■ **LISTED RECORDS**:
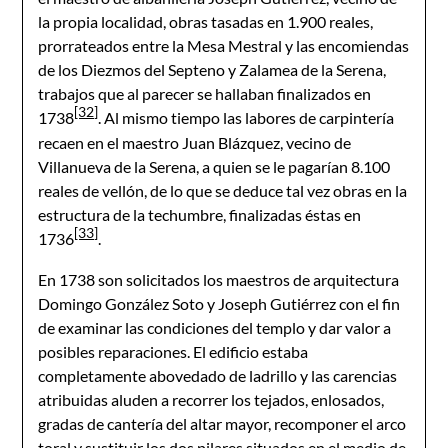
la propia localidad, obras tasadas en 1.900 reales,
prorrateados entre la Mesa Mestral y las encomiendas
de los Diezmos del Septeno y Zalamea de la Serena,
trabajos que al parecer se hallaban finalizados en
[32]
1738
. Al mismo tiempo las labores de carpintería
recaen en el maestro Juan Blázquez, vecino de
Villanueva de la Serena, a quien se le pagarían 8.100
reales de vellón, de lo que se deduce tal vez obras en la
estructura de la techumbre, finalizadas éstas en
[33]
1736
.
En 1738 son solicitados los maestros de arquitectura
Domingo González Soto y Joseph Gutiérrez con el fin
de examinar las condiciones del templo y dar valor a
posibles reparaciones. El edificio estaba
completamente abovedado de ladrillo y las carencias
atribuidas aluden a recorrer los tejados, enlosados,
gradas de cantería del altar mayor, recomponer el arco
toral y sustituir los dos pilares situados en el medio de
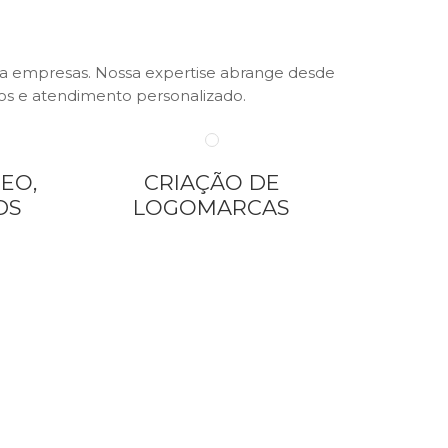
ra empresas. Nossa expertise abrange desde
dos e atendimento personalizado.
EO,
CRIAÇÃO DE
DS
LOGOMARCAS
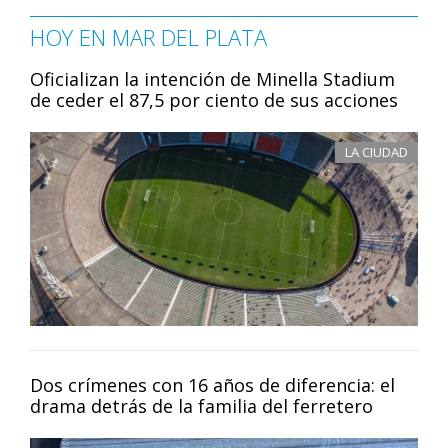
HOY EN MAR DEL PLATA
Oficializan la intención de Minella Stadium
de ceder el 87,5 por ciento de sus acciones
LA CIUDAD
Dos crímenes con 16 años de diferencia: el
drama detrás de la familia del ferretero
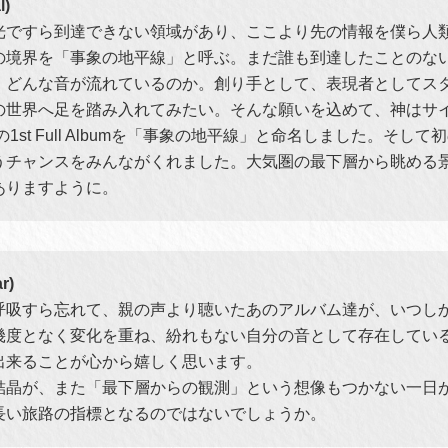
)
光ですら到達できない領域があり、ここより先の情報を僕ら人
の境界を「事象の地平線」と呼ぶ。まだ誰も到達したことのな
、どんな音が流れているのか。創り手として、表現者としてス
の世界へ足を踏み入れてみたい。そんな願いを込めて、神はサ
1st Full Albumを「事象の地平線」と命名しました。そし
うチャンスをみんながくれました。大気圏の最下層から眺める
ありますように。
r)
呼吸すら忘れて、親の声より聴いたあのアルバム達が、いつし
幾度となく変化を重ね、紛れもない自分の音として存在してい
出来ることが心から嬉しく思います。
結晶が、また「最下層からの観測」という想像もつかない一日
長い旅路の指標となるのではないでしょうか。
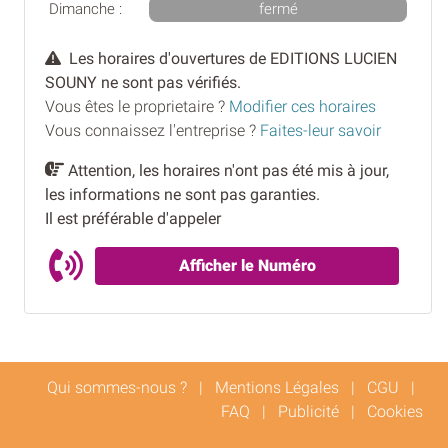
Dimanche :
fermé
Les horaires d'ouvertures de EDITIONS LUCIEN
SOUNY ne sont pas vérifiés.
Vous êtes le proprietaire ?
Modifier ces horaires
Vous connaissez l'entreprise ?
Faites-leur savoir
Attention, les horaires n'ont pas été mis à jour,
les informations ne sont pas garanties.
Il est préférable d'appeler
Afficher le Numéro
Qui sommes-nous ?
|
Mentions Légales
|
CGU
|
FAQ
|
Publicité
|
Cookies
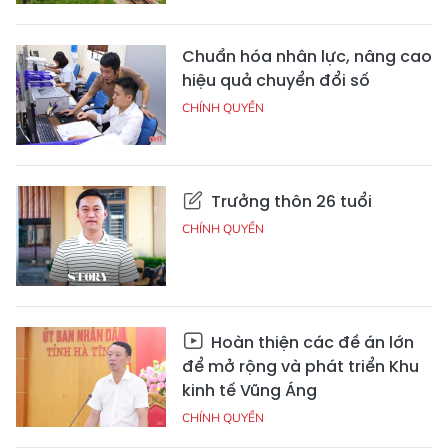
Chuẩn hóa nhân lực, nâng cao
hiệu quả chuyển đổi số
CHÍNH QUYỀN
Trưởng thôn 26 tuổi
CHÍNH QUYỀN
Hoàn thiện các đề án lớn
để mở rộng và phát triển Khu
kinh tế Vũng Áng
CHÍNH QUYỀN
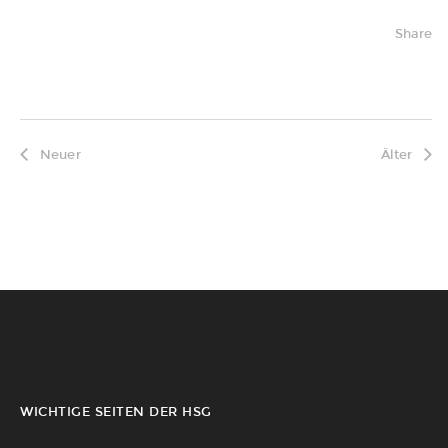
Share
Neuer
Älter
WICHTIGE SEITEN DER HSG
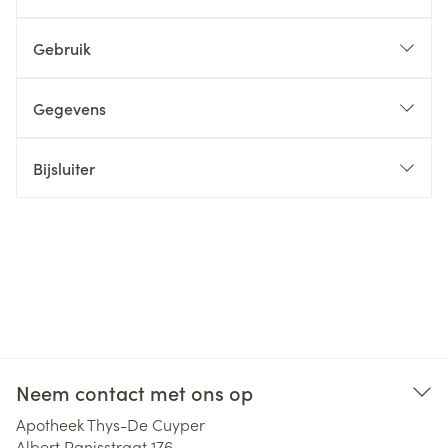
Gebruik
Gegevens
Bijsluiter
Neem contact met ons op
Apotheek Thys-De Cuyper
Albert Panisstraat 176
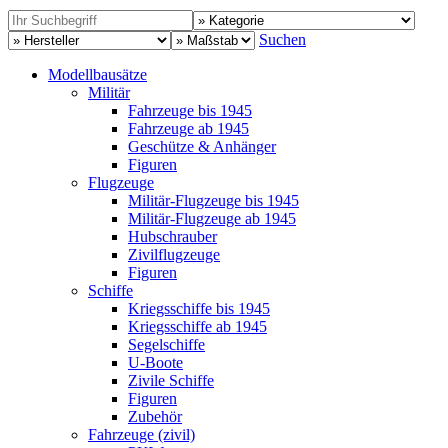
Suchen
Modellbausätze
Militär
Fahrzeuge bis 1945
Fahrzeuge ab 1945
Geschütze & Anhänger
Figuren
Flugzeuge
Militär-Flugzeuge bis 1945
Militär-Flugzeuge ab 1945
Hubschrauber
Zivilflugzeuge
Figuren
Schiffe
Kriegsschiffe bis 1945
Kriegsschiffe ab 1945
Segelschiffe
U-Boote
Zivile Schiffe
Figuren
Zubehör
Fahrzeuge (zivil)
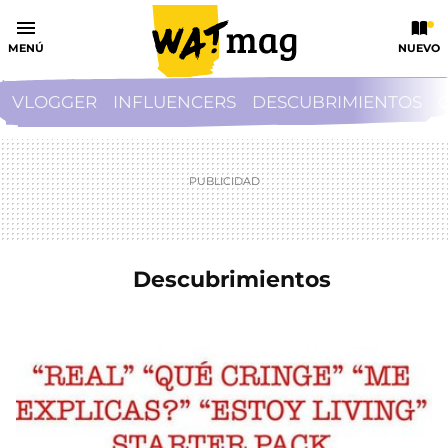
MENÚ
NUEVO
VLOGGER
INFLUENCERS
DESCUBRIMIENTOS
Descubrimientos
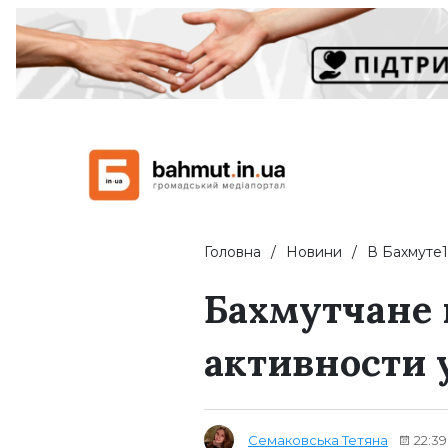
Головна
Новини
В Бахмуте1
Бахмутчане
активности 
Семаковська Тетяна
22:39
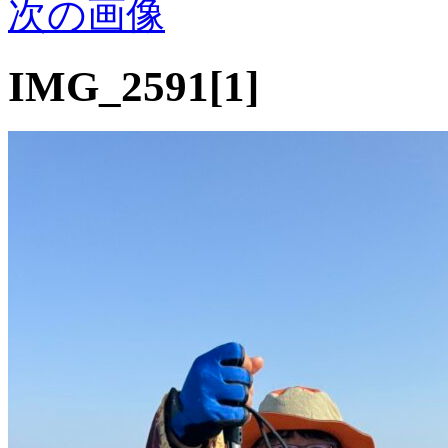
次の画像
IMG_2591[1]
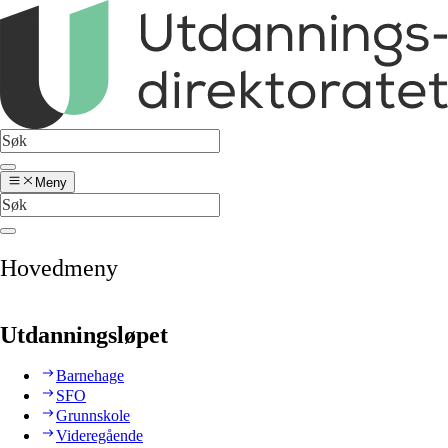
Meny
Hovedmeny
Utdanningsløpet
Barnehage
SFO
Grunnskole
Videregående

■ **DIRECTIVE**: Gather all lines of the records that include the word "horaires".

■ **COMPLETED EXERCISE**:
Les horaires d'ouvertures de EDITIONS LUCIEN
Modifier ces horaires
Attention, les horaires n'ont pas été mis à jour,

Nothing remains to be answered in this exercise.